▸ What is required: In the records below, find the line with "pinky pip: (112, 89)" and the line with "index pip: (77, 56)". Print both exactly, along with every line between them, and no other line.

:: Records provided ::

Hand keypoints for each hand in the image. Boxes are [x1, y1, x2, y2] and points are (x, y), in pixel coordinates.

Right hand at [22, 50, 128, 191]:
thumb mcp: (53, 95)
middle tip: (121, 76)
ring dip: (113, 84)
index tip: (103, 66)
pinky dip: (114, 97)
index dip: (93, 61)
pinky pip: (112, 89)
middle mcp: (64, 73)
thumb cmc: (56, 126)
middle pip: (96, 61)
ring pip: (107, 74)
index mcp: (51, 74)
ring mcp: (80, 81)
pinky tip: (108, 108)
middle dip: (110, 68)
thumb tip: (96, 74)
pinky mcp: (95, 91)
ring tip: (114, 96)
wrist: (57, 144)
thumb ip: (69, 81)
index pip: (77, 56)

:::
:: Records provided ::

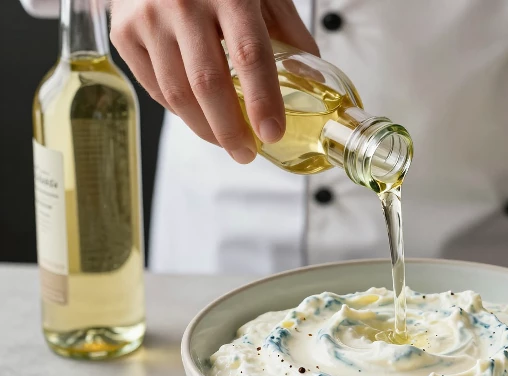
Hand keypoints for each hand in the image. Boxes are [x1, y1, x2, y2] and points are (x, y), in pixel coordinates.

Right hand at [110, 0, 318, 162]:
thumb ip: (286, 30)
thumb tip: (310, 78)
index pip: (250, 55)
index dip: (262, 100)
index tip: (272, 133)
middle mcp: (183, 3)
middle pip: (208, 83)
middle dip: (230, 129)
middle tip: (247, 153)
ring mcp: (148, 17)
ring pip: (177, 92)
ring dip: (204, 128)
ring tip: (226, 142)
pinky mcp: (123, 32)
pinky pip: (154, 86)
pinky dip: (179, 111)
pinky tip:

:::

▸ Response to the task:
pinky pip: (112, 89)
middle mcp: (64, 73)
thumb cmc: (56, 126)
middle pip: (96, 61)
ring pip: (107, 74)
index mcp: (51, 74)
ring mcp: (80, 81)
pinky tip: (108, 108)
middle dip: (110, 68)
thumb tip: (96, 74)
pinky mcp: (95, 91)
ring tip: (114, 96)
wrist: (57, 144)
thumb ip: (69, 81)
index pip: (77, 56)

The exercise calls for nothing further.